Your assignment: Draw out every line with the word "only" from the listing below.

----- Input records -----

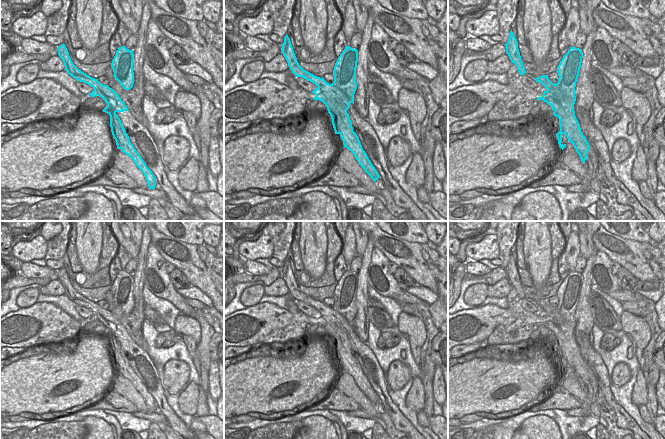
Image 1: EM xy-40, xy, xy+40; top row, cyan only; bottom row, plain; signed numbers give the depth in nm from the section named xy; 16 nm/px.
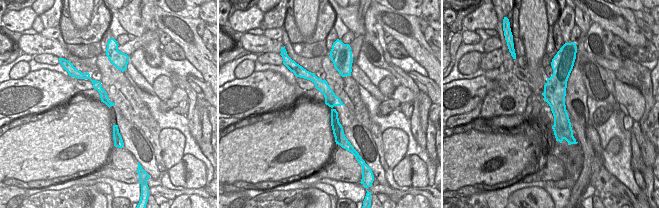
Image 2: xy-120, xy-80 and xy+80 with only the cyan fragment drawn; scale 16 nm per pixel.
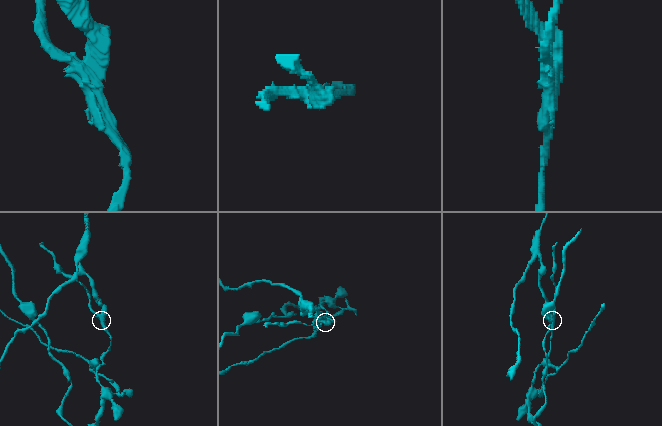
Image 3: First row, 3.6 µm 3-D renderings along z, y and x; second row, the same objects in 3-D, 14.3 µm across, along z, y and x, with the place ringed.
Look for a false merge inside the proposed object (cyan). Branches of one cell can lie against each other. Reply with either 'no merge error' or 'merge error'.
merge error

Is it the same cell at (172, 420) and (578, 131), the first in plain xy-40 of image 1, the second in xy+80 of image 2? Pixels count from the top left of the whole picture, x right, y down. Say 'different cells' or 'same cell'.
different cells

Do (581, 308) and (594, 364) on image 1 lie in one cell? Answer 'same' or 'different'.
different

-----

The answer:
Image 1: EM xy-40, xy, xy+40; top row, cyan only; bottom row, plain; signed numbers give the depth in nm from the section named xy; 16 nm/px.
Image 2: xy-120, xy-80 and xy+80 with only the cyan fragment drawn; scale 16 nm per pixel.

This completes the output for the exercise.